Your objective: Lines in the listing below containing the string "center" are to be identified and copied.

Data:
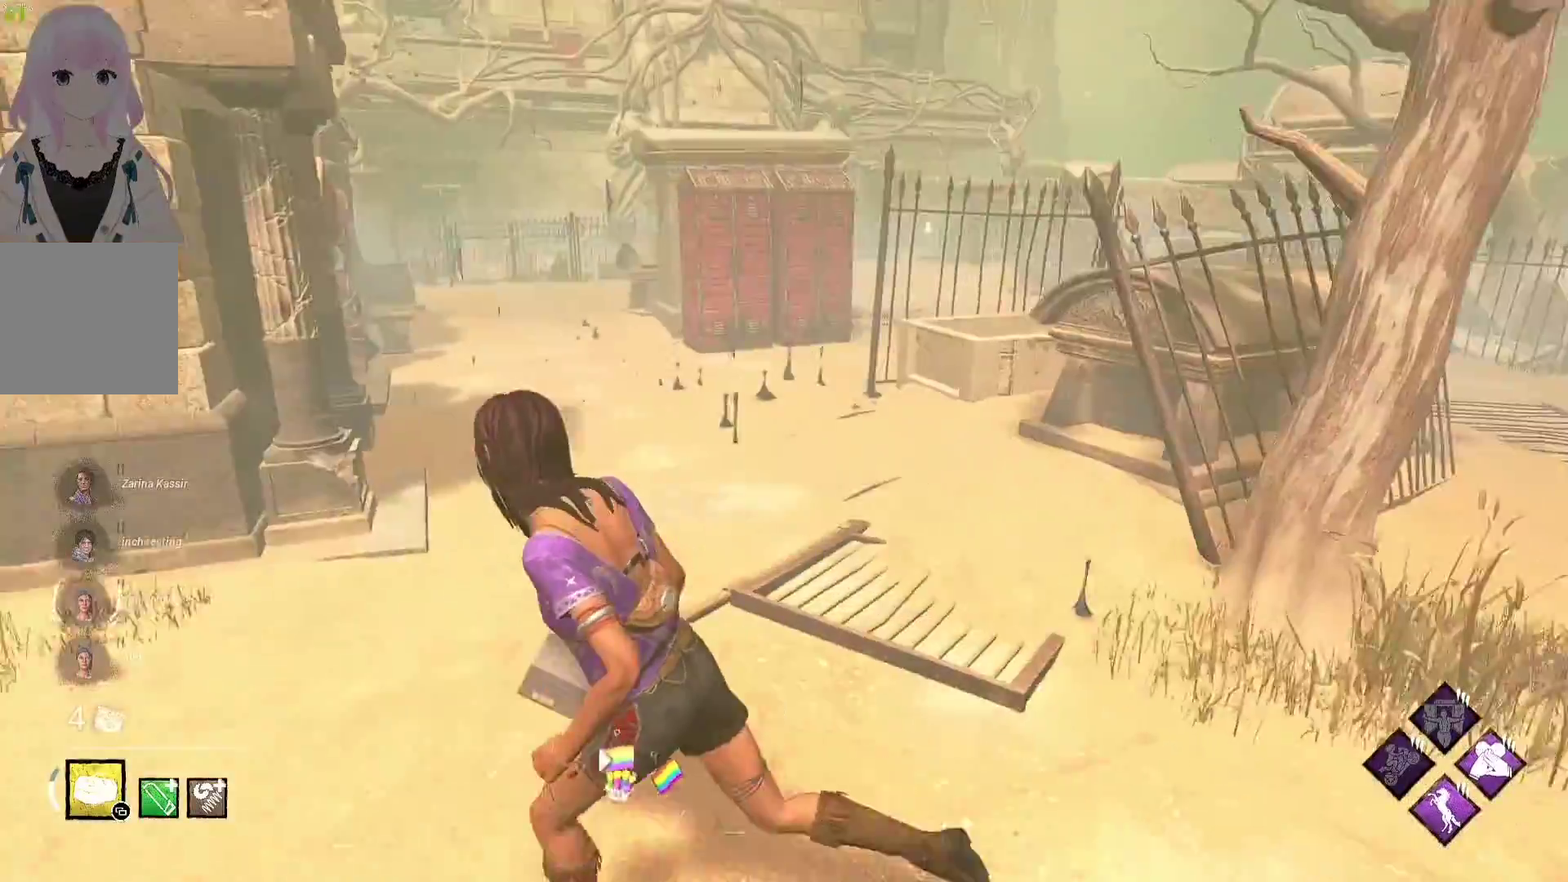
{"buttons": ["L1"], "left_stick": "down-left", "right_stick": "center", "events": [[117, "right_stick", "right"], [250, "right_stick", "center"], [350, "left_stick", "down-left"]]}
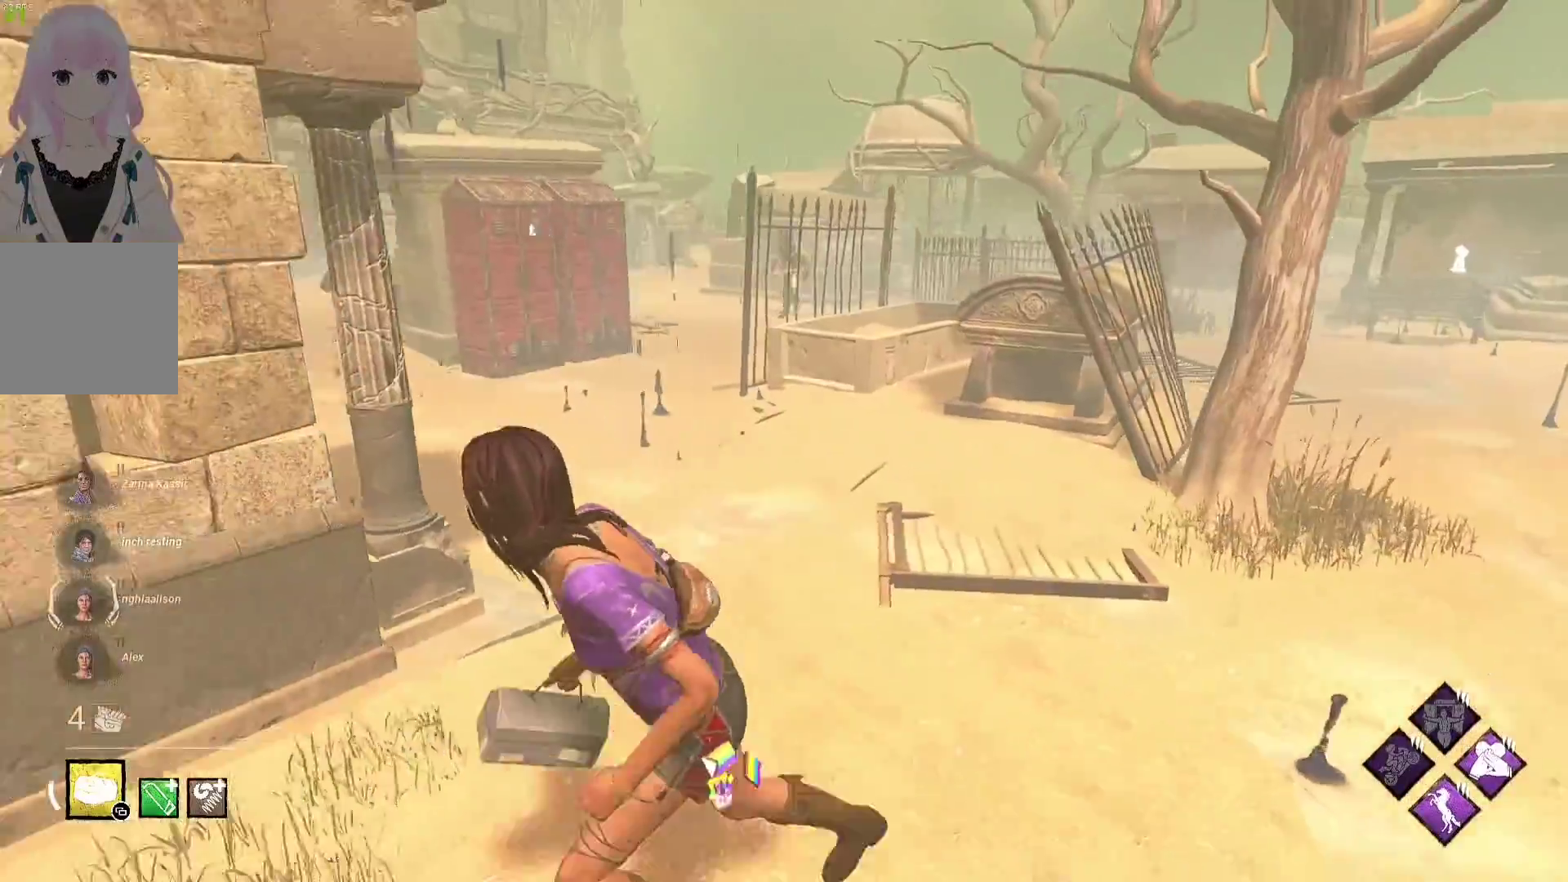
{"buttons": ["L1"], "left_stick": "down-left", "right_stick": "left", "events": [[500, "right_stick", "left"]]}
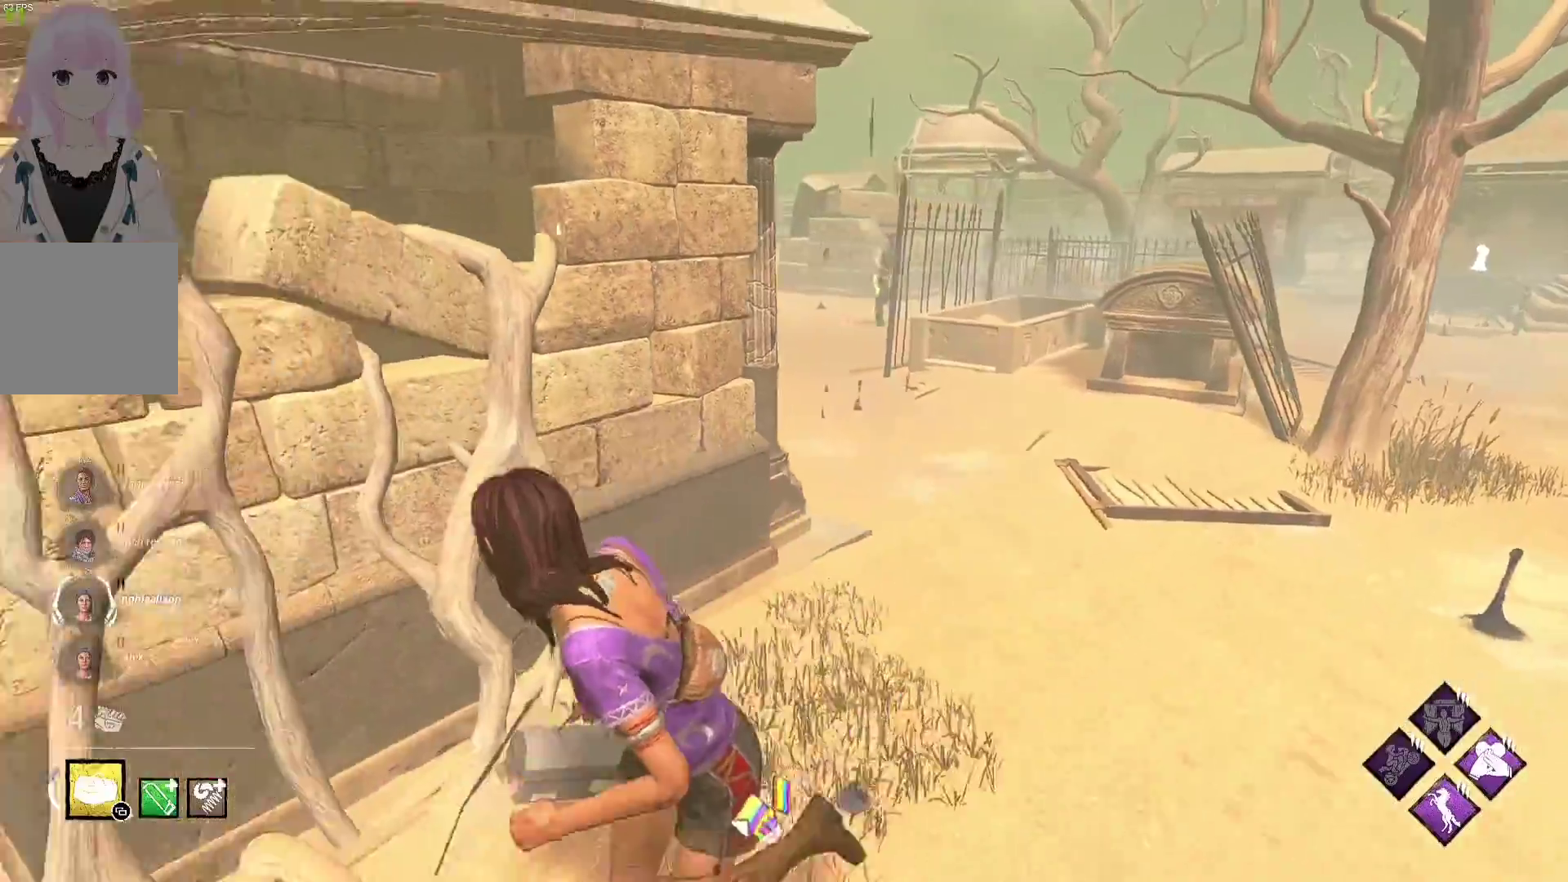
{"buttons": ["L1"], "left_stick": "up", "right_stick": "center", "events": [[50, "left_stick", "left"], [183, "left_stick", "up-left"], [250, "right_stick", "center"], [400, "left_stick", "up"]]}
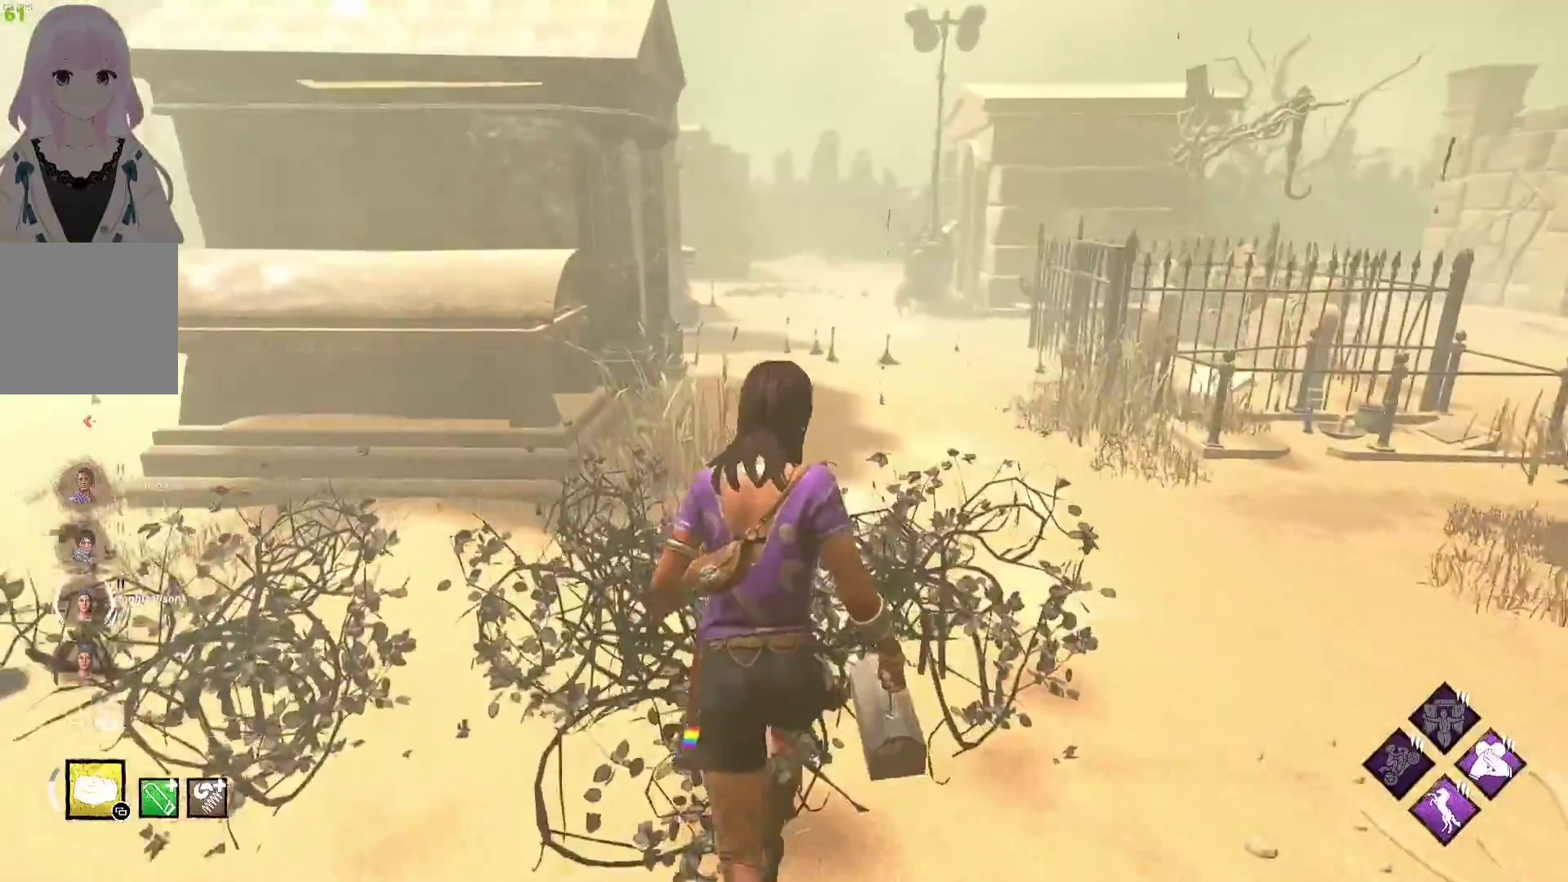
{"buttons": ["L1"], "left_stick": "right", "right_stick": "left", "events": [[283, "left_stick", "up-right"], [350, "right_stick", "left"], [450, "left_stick", "right"]]}
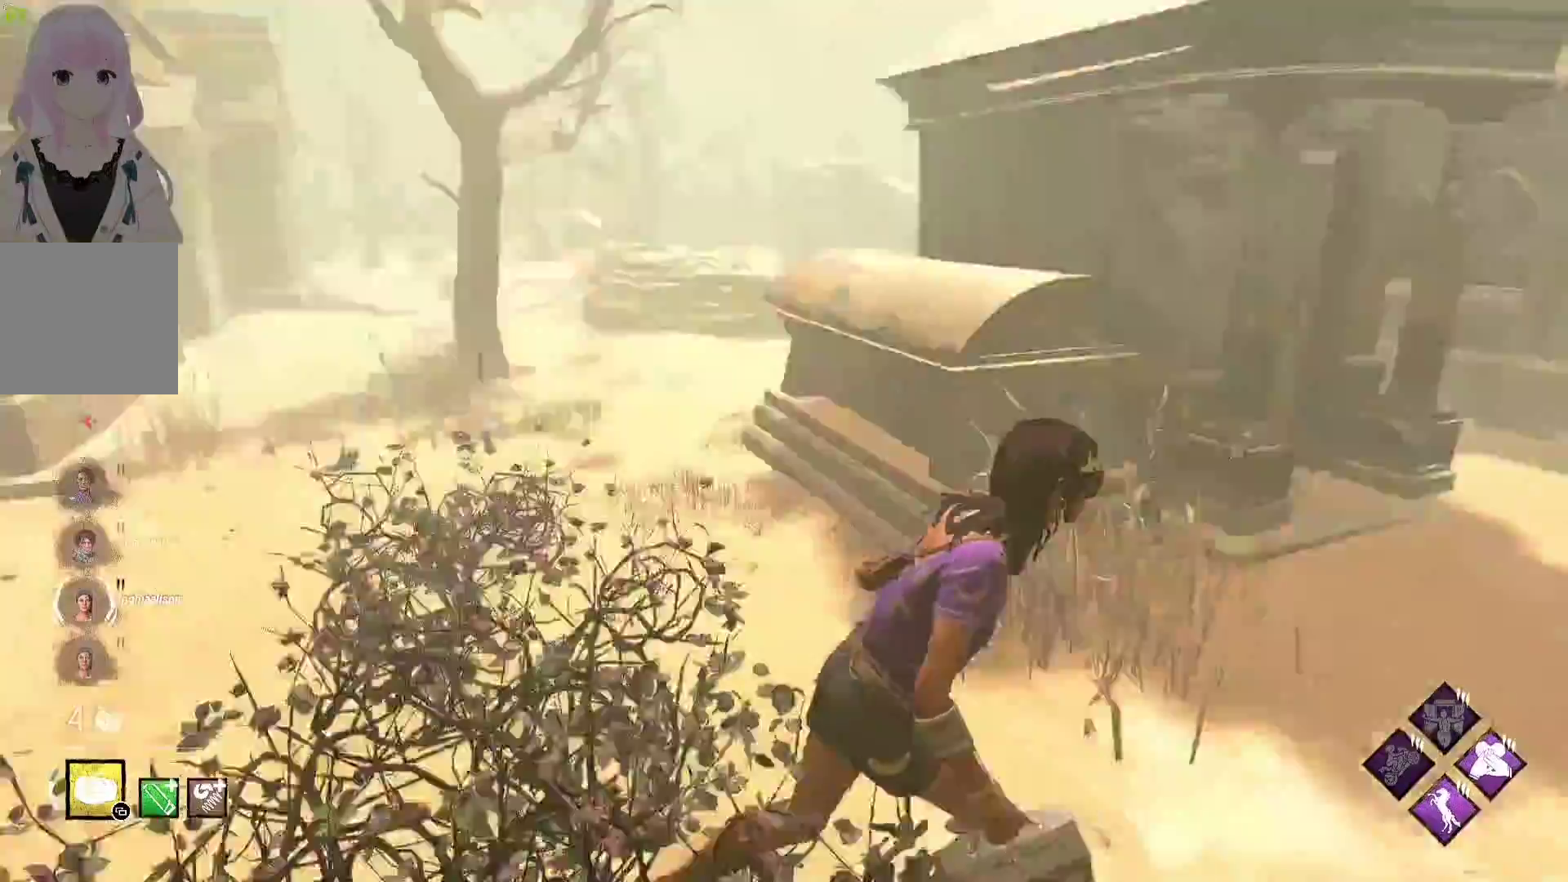
{"buttons": ["L1"], "left_stick": "down-right", "right_stick": "center", "events": [[67, "right_stick", "center"], [133, "left_stick", "down-right"]]}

Solved problem:
{"buttons": ["L1"], "left_stick": "down-left", "right_stick": "center", "events": [[117, "right_stick", "right"], [250, "right_stick", "center"], [350, "left_stick", "down-left"]]}
{"buttons": ["L1"], "left_stick": "up", "right_stick": "center", "events": [[50, "left_stick", "left"], [183, "left_stick", "up-left"], [250, "right_stick", "center"], [400, "left_stick", "up"]]}
{"buttons": ["L1"], "left_stick": "down-right", "right_stick": "center", "events": [[67, "right_stick", "center"], [133, "left_stick", "down-right"]]}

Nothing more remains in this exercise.